* Reading passage *
•••••
If you saw John Cusack’s last film, the cult hit ”High Fidelity,” you may have wondered who played Barry, Cusack’s ultrasarcastic record store clerk employee. On the other hand, maybe you recognized Tenacious D lead Jack Black, 31, now one of EW’s breakout stars for 2000. Next up for Black is a role in the Farrelly brothers’ ”Shallow Hal” opposite Gwyneth Paltrow. We talked to Black before all the hype, and he riffed on opening for Pearl Jam and getting romantic with Gillian Anderson. We present our March interview in its entirety…
The Black Market
Search the world over, but you’ll be hard pressed to find a man who rocks quite like Jack Black. Not only can the 30 year old actor boast a slew of film credits (”The Cable Guy,” ”The Jackal,” ”Enemy of the State”) and a failed but beloved TV pilot about an astronaut who becomes a superhero after his brain is baked by the sun (”Heat Vision and Jack”’), he fronts a heavy metal folk duo parody that’s oft featured on HBO (Tenacious D). Now, with the new film ”High Fidelity” (opening Friday), he’s poised to pick up a few more fans with his role as a vexing record store employee who berates his customers for their lame musical taste. EW Online asked Black to belt out a few answers to our, um, probing questions.
You recently played a guy named Jack in ”Heat Vision and Jack,” and you also go by the name Jack in Tenacious D. So was it tough playing a guy named Barry in ”High Fidelity”?
It was a tough stretch, sure. I had to wake up every day and look in the mirror and say, ”Hey, Barry, how ya doing? Let’s go get some chow. Do you like the same kind of food I do? Because I could go for a QP with cheese.” And Barry would look back and say, ”No, dude, I’m into Big Macs.”
•••••
* Data block *
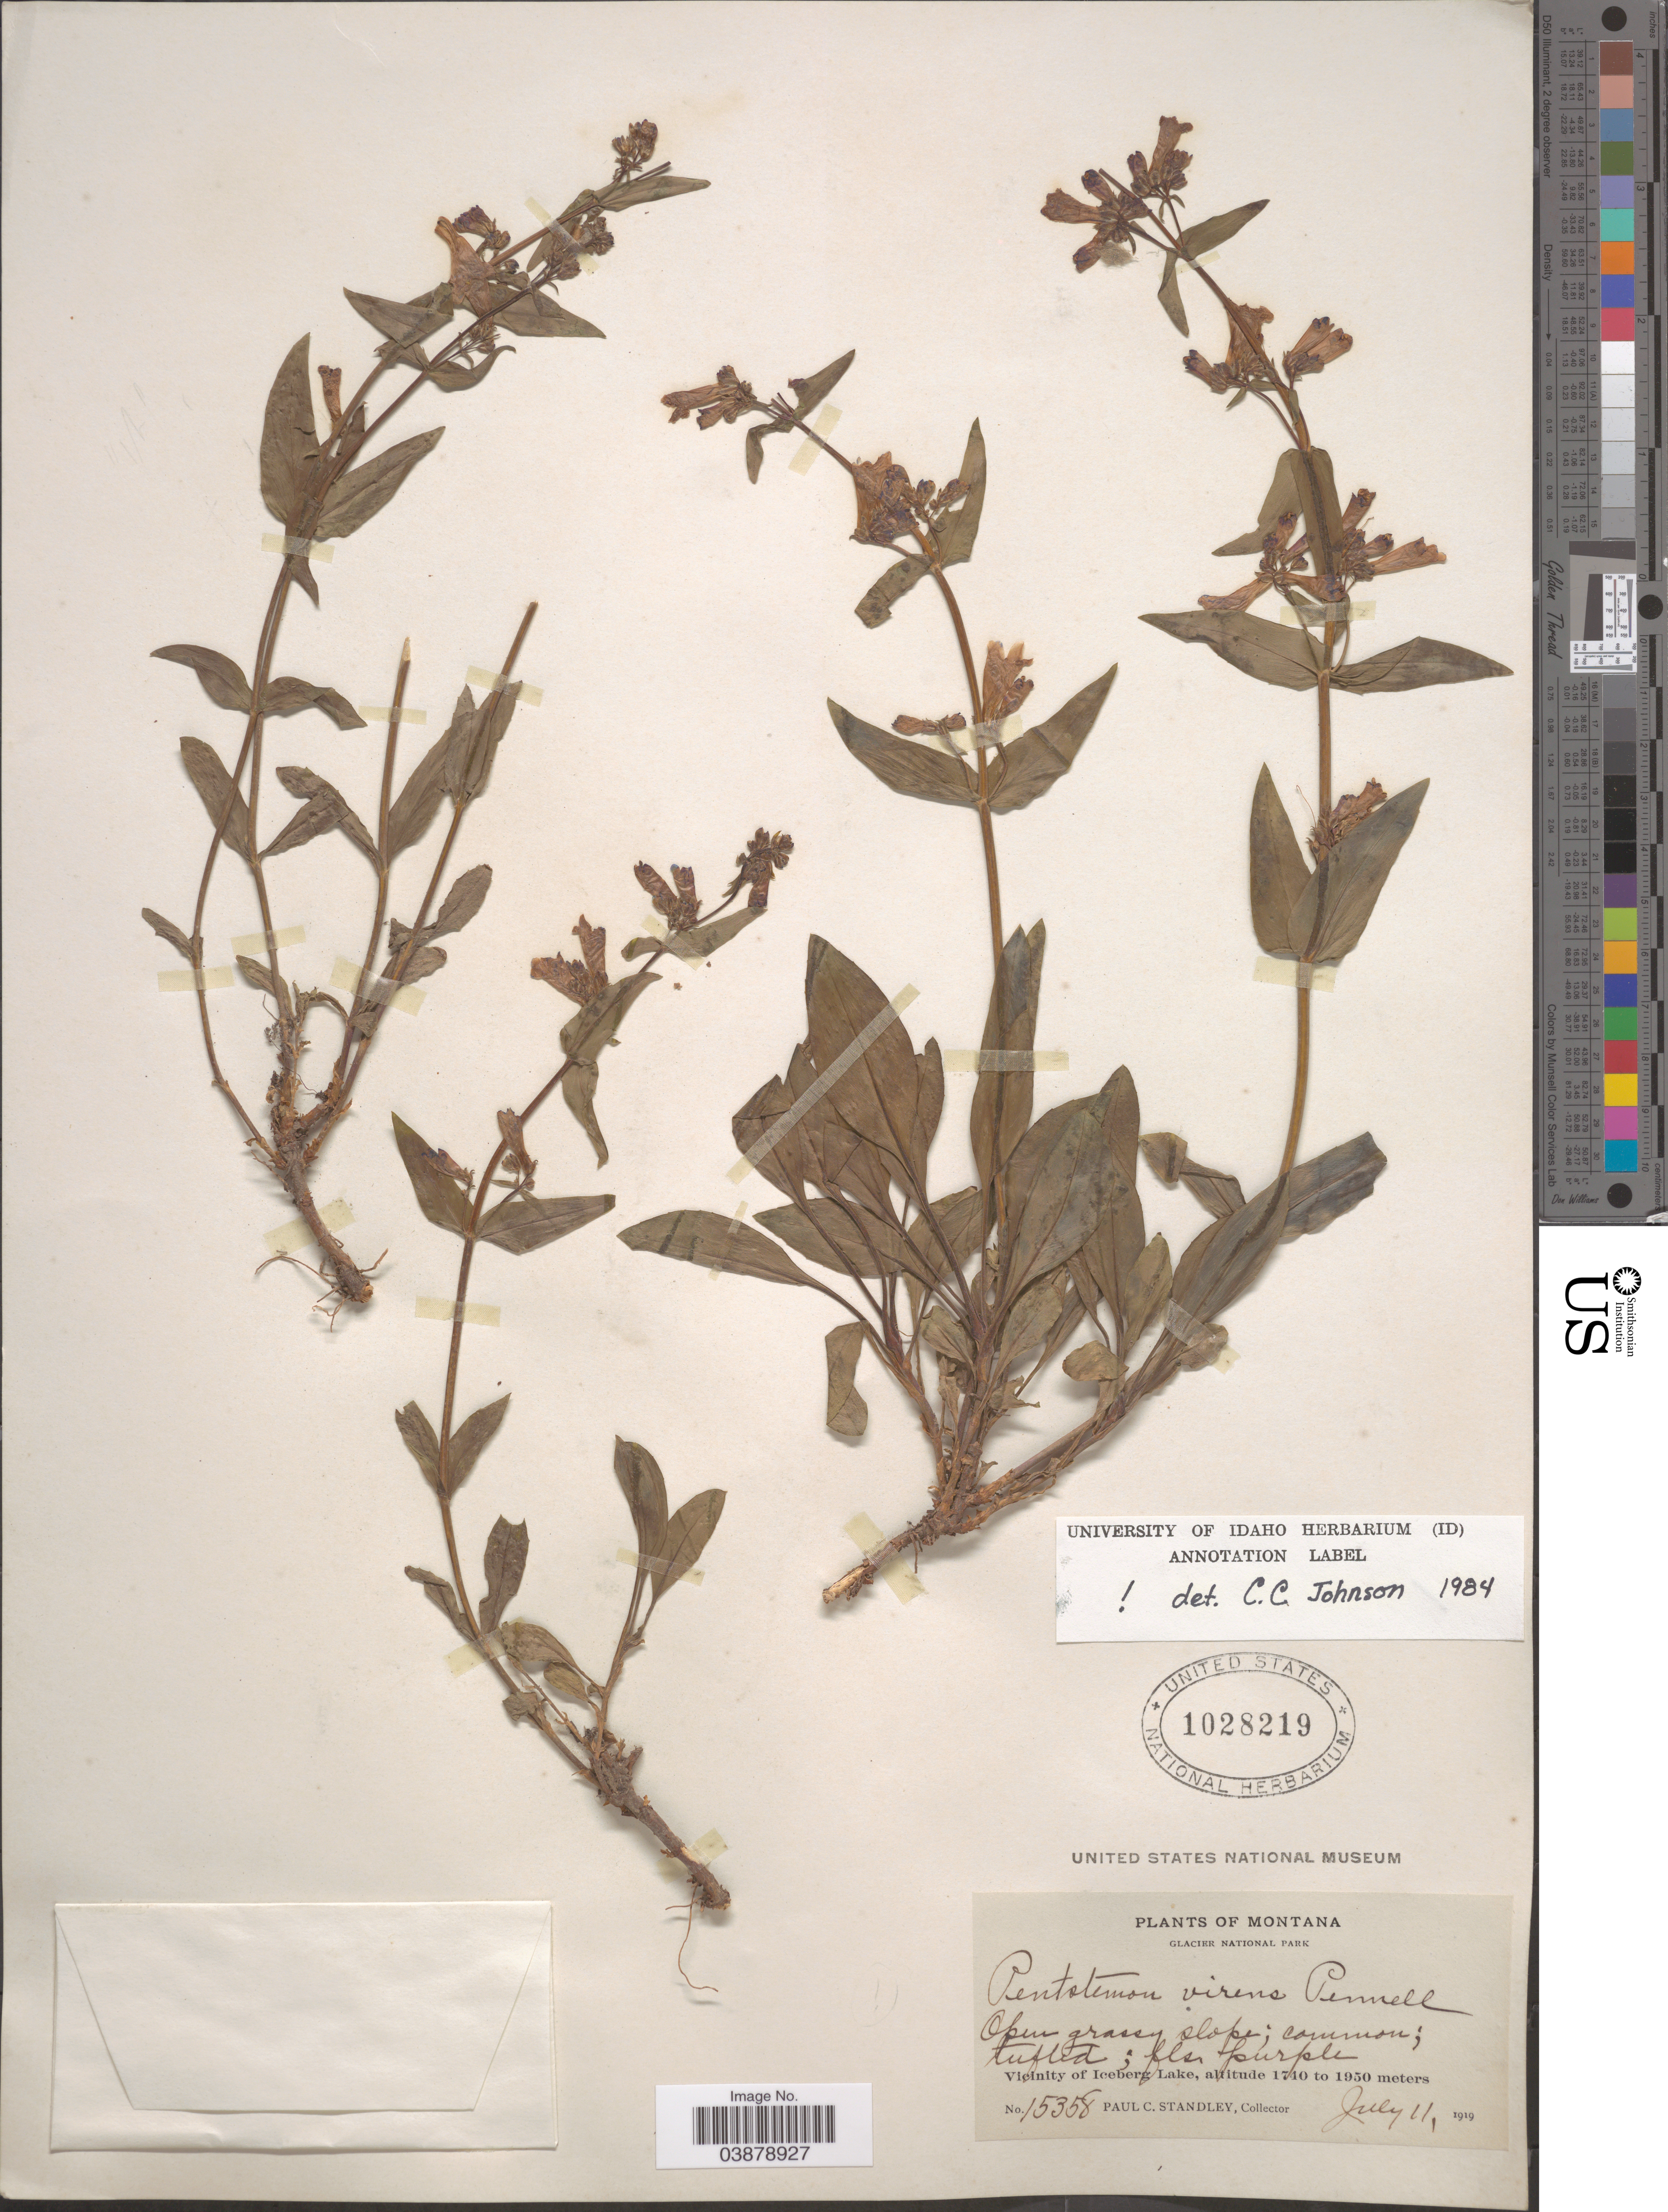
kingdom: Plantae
•••••
* Stated goal 1 *
According to the Jack Black interview, what is the TV pilot "Heat Vision and Jack" about?
* Stated goal 2 *
Carry the Jack Black interview forward from its last line, in the same question-and-answer format.
The data have no connection to the Jack Black interview.

* Output 1 *
An astronaut who becomes a superhero after his brain is baked by the sun.

* Output 2 *
Ever been dressed down by a record store employee like Barry?
I’ve never been ”dressed down” — I’m not even sure what that means — but I have felt ashamed of my selections. I hung my head low when I purchased Journey’s ”Escape” album.
You sing a bitchin’ version of Marvin Gaye’s ”Let’s Get It On” in the movie. How much of that was lip synched?
See, this is the question that everyone asks: How much of it is me? It’s ALL me, buddy! There’s no Milli Vanilli going on here. Seriously, man. [He demonstrates impressive vocal stylings] No one’s ever going to think I sang it, which is frustrating, because I threw down, dude.
You guest starred on ”The X-Files” as a dude who gets killed by Lightning Boy. Was it cool hanging out with Duchovny and Anderson?
I’m pretty sure I could have gotten some off of Anderson. I mean, she never said anything but there was some eye contact where it was like, ”Whoah…” And I was like, ”C’mon, let’s keep this professional. We got a job to do.” And Duchovny? I took him to the hole, slammed in his face. Acting dunk.
You recently signed a million dollar deal to star in the comedy film ”Saving Silverman.” How does it feel to be a millionaire?
Scary. I didn’t want anyone to know that I was going to be a millionaire, because as soon as that was printed, I felt like, ”Okay, someone’s already started the plot to kidnap me, kill me, take all my millions.” But whatever — I like the script. There’s these three guys, best friends, and one of them’s getting married to the devil woman and the other two guys try to put the kibosh on the whole thing to keep him in the fold of friendship. That’s all I can tell you.
If Tenacious D is billed as the Greatest Band on Earth, who’s the second greatest?
Zeppelin. Yeah, hands down. No f—in’ contest. They might even give the D a run for their money. You heard me: the D.
The D has opened for Pearl Jam and Beck. That must have been intimidating.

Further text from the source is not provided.